« L’histoire des modes n’est pas si frivole qu’on le croit, elle est en partie celle des mœurs »
« Dans le temps où l’on rougissait souvent, où l’on voulait dissimuler son embarras et sa timidité, on portait de grands éventails (…). Aujourd’hui, on rougit peu ; on ne s’intimide point ; on n’a nulle envie de se cacher, et l’on ne porte que des éventails imperceptibles. L’histoire des modes n’est pas si frivole qu’on le croit, elle est en partie celle des mœurs ». Observatrice acerbe de la nouvelle société qui émerge aux lendemains de la Révolution, Madame de Genlis, dans son « Dictionnaire des Etiquettes », fait de l’éventail un témoin de l’évolution des mœurs et de la société contemporaine. Imperceptible ou lilliputien suivant les termes du temps, l’éventail a vu sa taille réduite d’un tiers par rapport aux dernières années du XVIIIe siècle. Mesurant environ 27 cm alors, le panache ne dépasse plus 19 cm, voire 16 cm pour les plus petits, aux alentours des années 1800. Mais ce n’est pas seulement sa dimension qui a changé, mais aussi les matériaux qui le composent, ou encore son ornementation.
Accessoire de mode féminin, révélateur d’une certaine aisance, l’éventail est un objet de distinction que bien des femmes arborent et utilisent. Après son épanouissement tout au long du XVIIIe siècle, l’éventail ne disparaît véritablement que durant les heures les plus sombres de la Révolution. Composés de matériaux simples et peu couteux, le bois et l’os pour les brins, le papier pour les feuilles, il reste accessible pour nombre d’entre elles. Les graveurs prennent d’ailleurs le pas sur les peintres et les éventaillistes pour proposer des éventails qui se renouvellent au fil des événements. Les feuilles figent l’histoire en quelques traits : l’assemblée des notables, la prise de la Bastille, l’abolition des privilèges. Cette diffusion comme « gazette révolutionnaire » lui permet de gagner une place d’objet modeste à forte dimension politique, loin de la parure et du raffinement qui ont établi sa renommée au-delà des frontières du royaume de France pendant plus d’un siècle. Sont substitués aux héros antiques et figures mythologiques, quelques personnages comme Marat et Mirabeau à la mort tragique. Tandis que la figure royale s’efface, celle du général Bonaparte apparait dès la prise de Toulon en 1793. Plusieurs feuilles d’éventail témoignent de son empreinte : la célébration du traité entre l’Espagne et la France en 1795, la Paix de Campo-Formio en 1797 ou encore la réception de la statue de Notre-Dame de Lorette à Paris.

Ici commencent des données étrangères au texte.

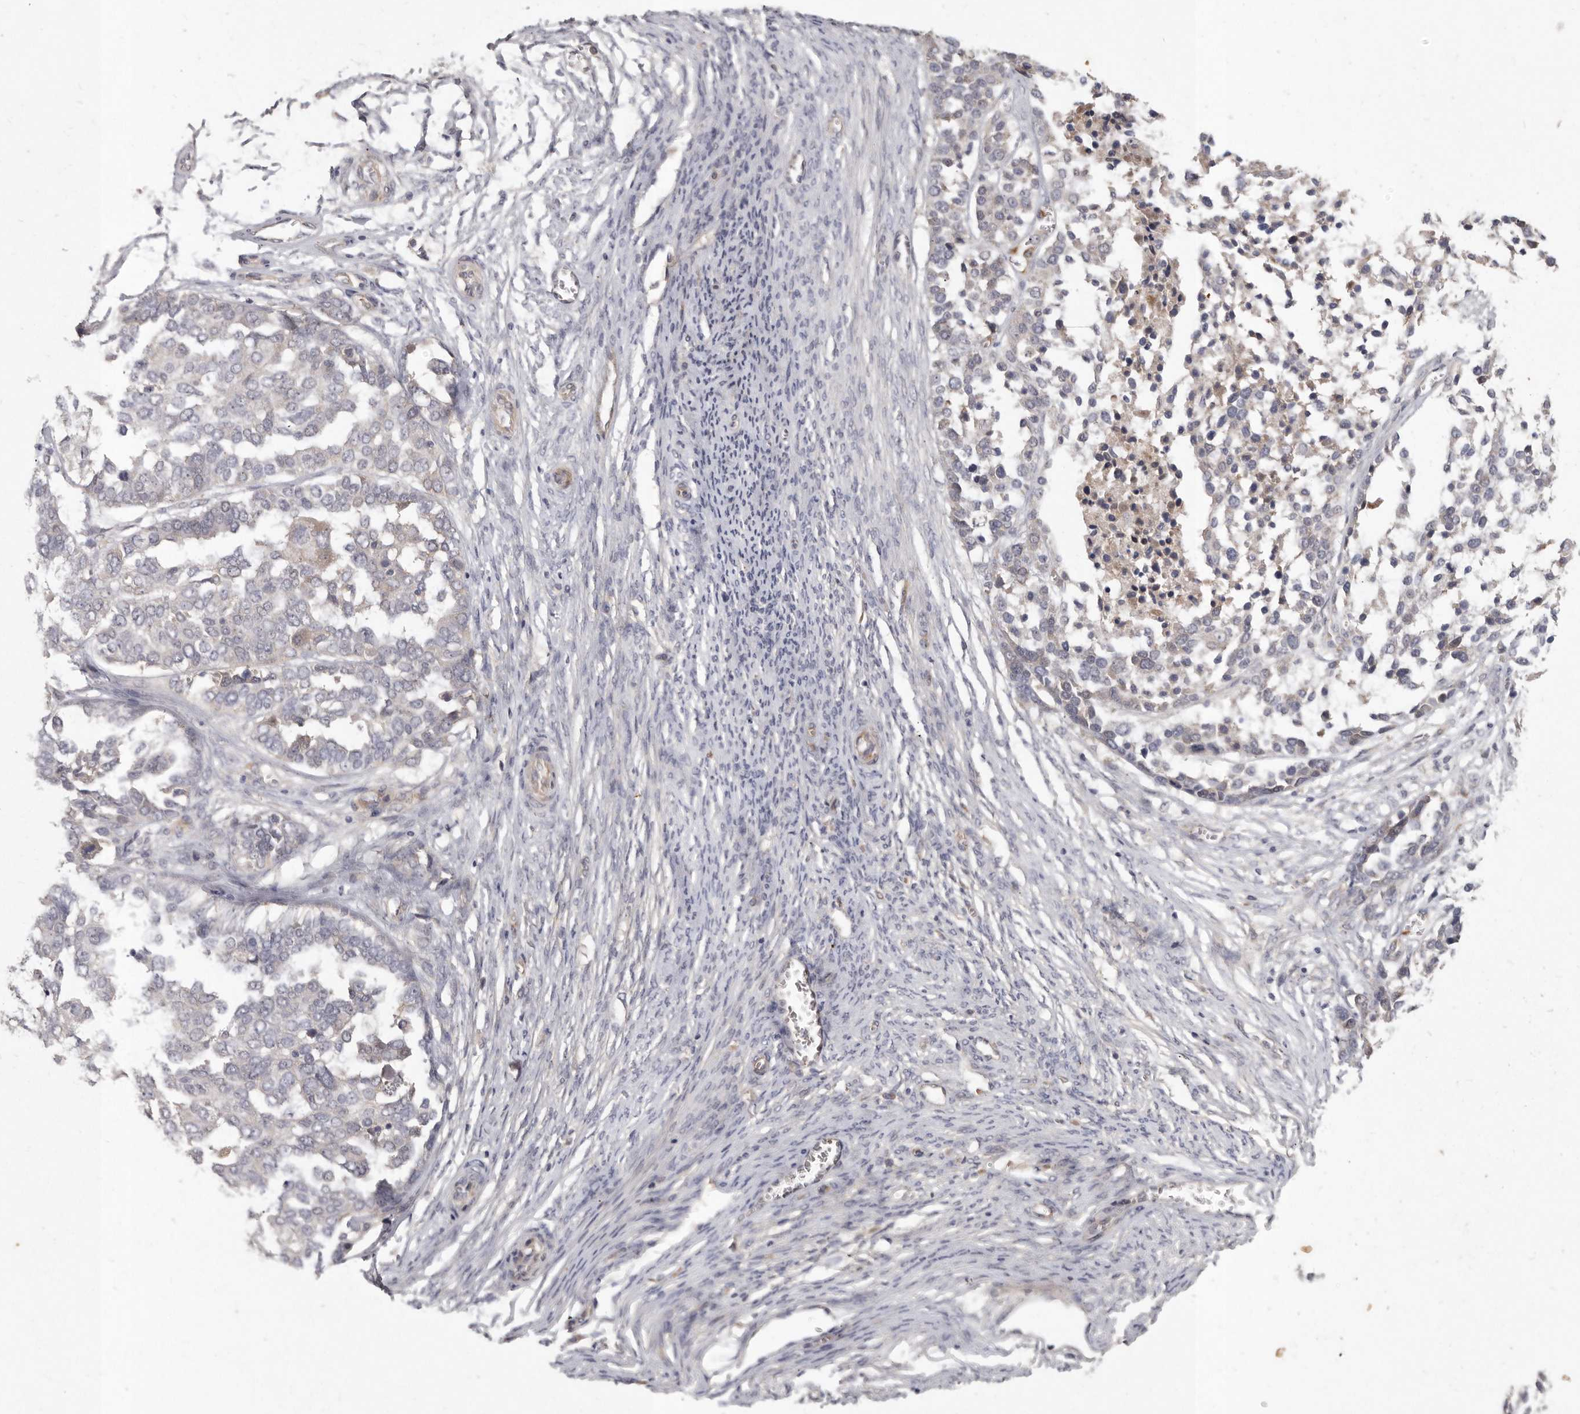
{"staining": {"intensity": "negative", "quantity": "none", "location": "none"}, "tissue": "ovarian cancer", "cell_type": "Tumor cells", "image_type": "cancer", "snomed": [{"axis": "morphology", "description": "Cystadenocarcinoma, serous, NOS"}, {"axis": "topography", "description": "Ovary"}], "caption": "Immunohistochemistry of human ovarian cancer shows no expression in tumor cells.", "gene": "SLC22A1", "patient": {"sex": "female", "age": 44}}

Plus inattendues, plusieurs feuilles se font l’écho d’un projet d’invasion de l’Angleterre comme cet éventail conservé dans une collection privée. Très modeste, il associe une feuille en papier, et des brins en bois sans décor. La composition monochrome attire le regard vers la multiplicité des détails.

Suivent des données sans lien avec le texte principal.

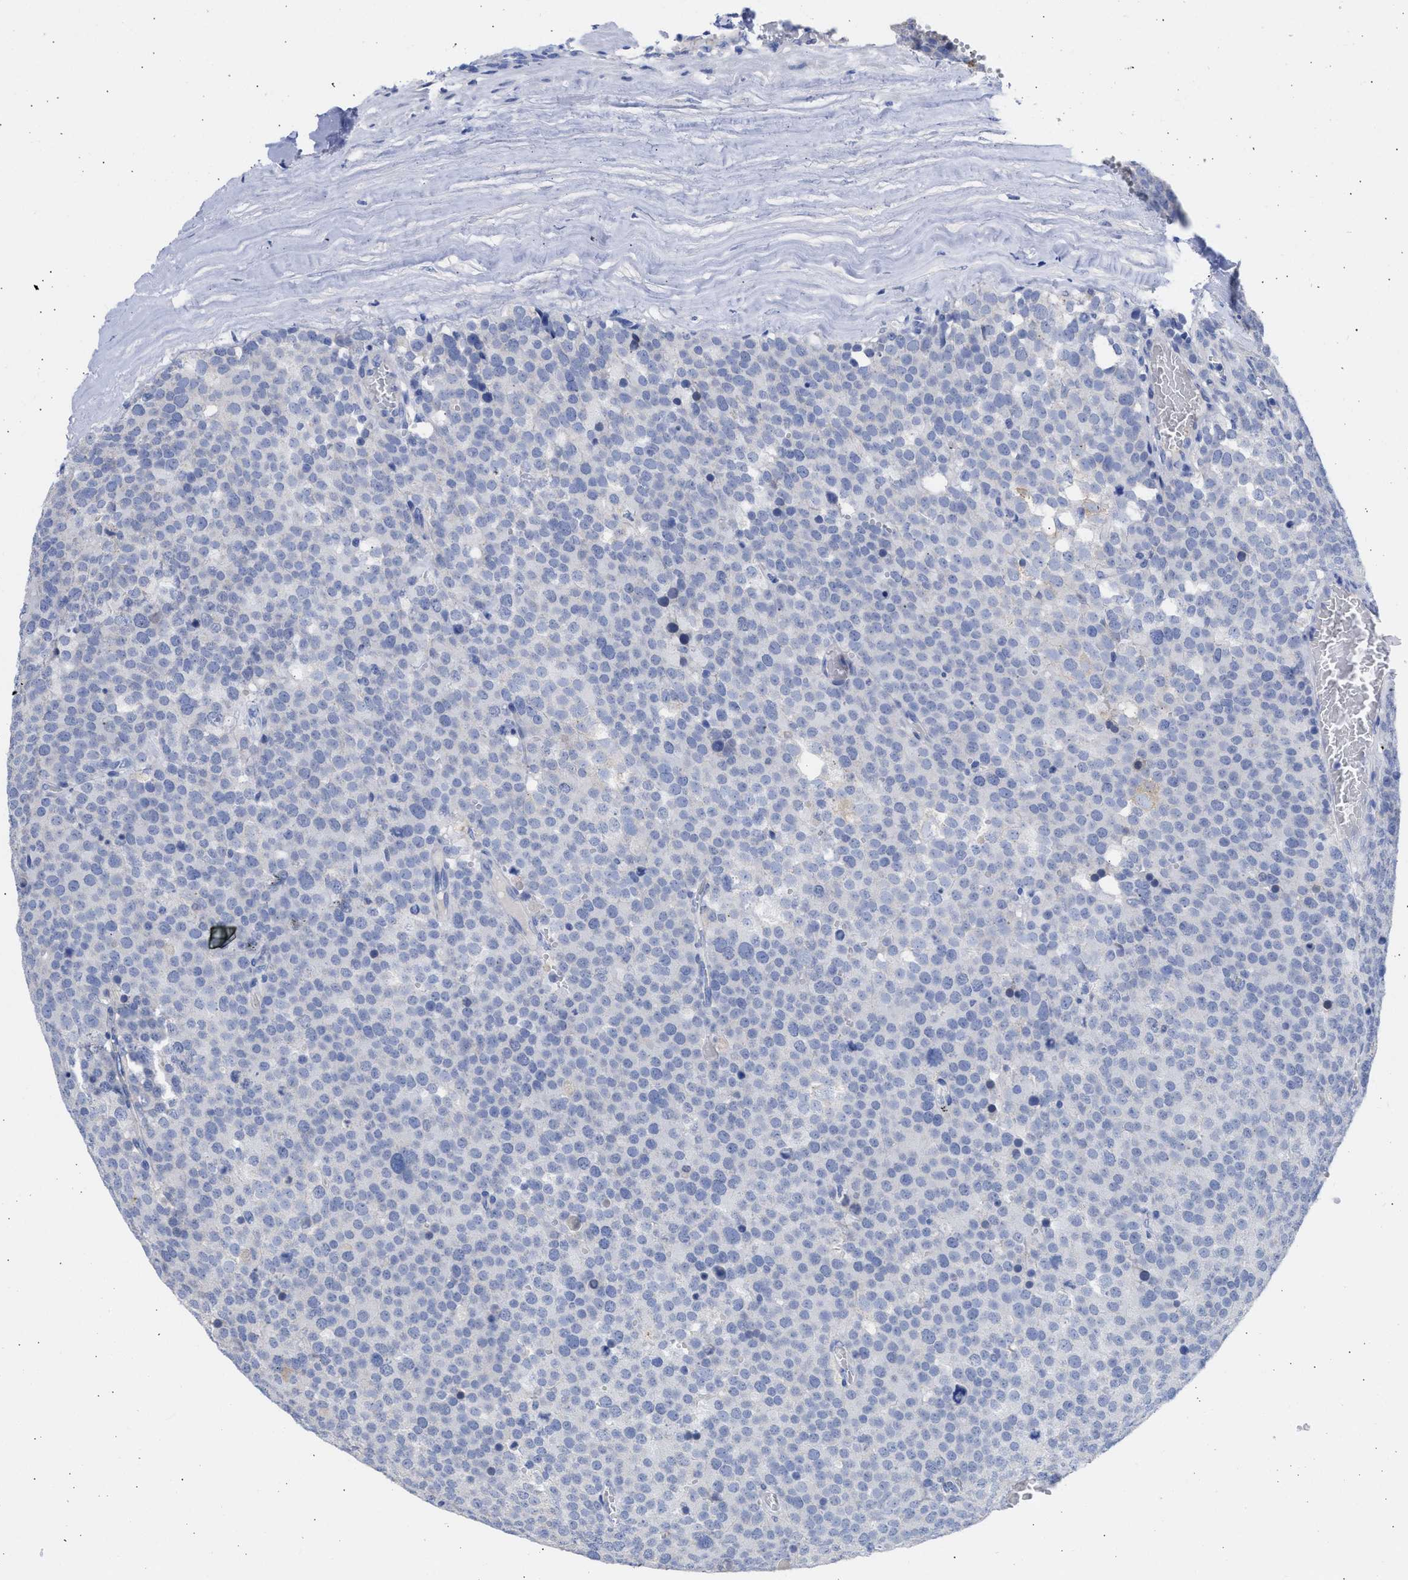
{"staining": {"intensity": "negative", "quantity": "none", "location": "none"}, "tissue": "testis cancer", "cell_type": "Tumor cells", "image_type": "cancer", "snomed": [{"axis": "morphology", "description": "Normal tissue, NOS"}, {"axis": "morphology", "description": "Seminoma, NOS"}, {"axis": "topography", "description": "Testis"}], "caption": "Tumor cells show no significant protein positivity in testis cancer (seminoma). (Stains: DAB immunohistochemistry (IHC) with hematoxylin counter stain, Microscopy: brightfield microscopy at high magnification).", "gene": "RSPH1", "patient": {"sex": "male", "age": 71}}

Trois registres sont nettement visibles. Au plus haut de la feuille, des troupes à cheval semblent portées par un nuage sans fin. Ouvrant la marche, Bonaparte apparaît embarqué dans une curieuse machine volante, une sorte de nacelle surmontée d’un parasol. De telles navires aérostatiques évoquent les inventions des dernières années du XVIIIe siècle, dans le sillage de Charles et Robert ou des frères Montgolfier. Sur mer, les navires avancent vers les côtes anglaises qu’elles écrasent sous leurs boulets de canon. En partie inférieure, des troupes sont représentées sous terre, creusant un tunnel sous la mer de la Manche, pour atteindre les côtes par des souterrains. Bonaparte est le général en chef de cette opération militaire d’envergure menée depuis les airs, la mer ou la terre, visant à soumettre la perfide Albion. La gravure est titrée « La descente en Angleterre » à l’instar d’une feuille déposée à la Bibliothèque nationale par le graveur Boulet le 17 février 1798. Le marchand d’estampes François Bonneville propose également un projet en couleurs illustrant par anticipation la victoire des armées françaises avec un « Incendie de la flotte anglaise ». Malgré le caractère utopique de cette invasion, et l’imagination fantaisiste mise à contribution pour son interprétation, les graveurs parisiens ont proposé différentes compositions. L’intervention de ballons et d’une importante flotte constituent un point commun. D’ailleurs ces feuilles ne font qu’interpréter des projets connus des contemporains pour attiser le patriotisme français et semer le trouble auprès des Anglais. Elles sont fondées sur de véritables propositions comme celle du citoyen Pinet qui soumet au Directoire le 17 février 1798 un projet de forteresse volante, ou celle de Lhomond, ancien commandant de la première compagnie d’aérostiers.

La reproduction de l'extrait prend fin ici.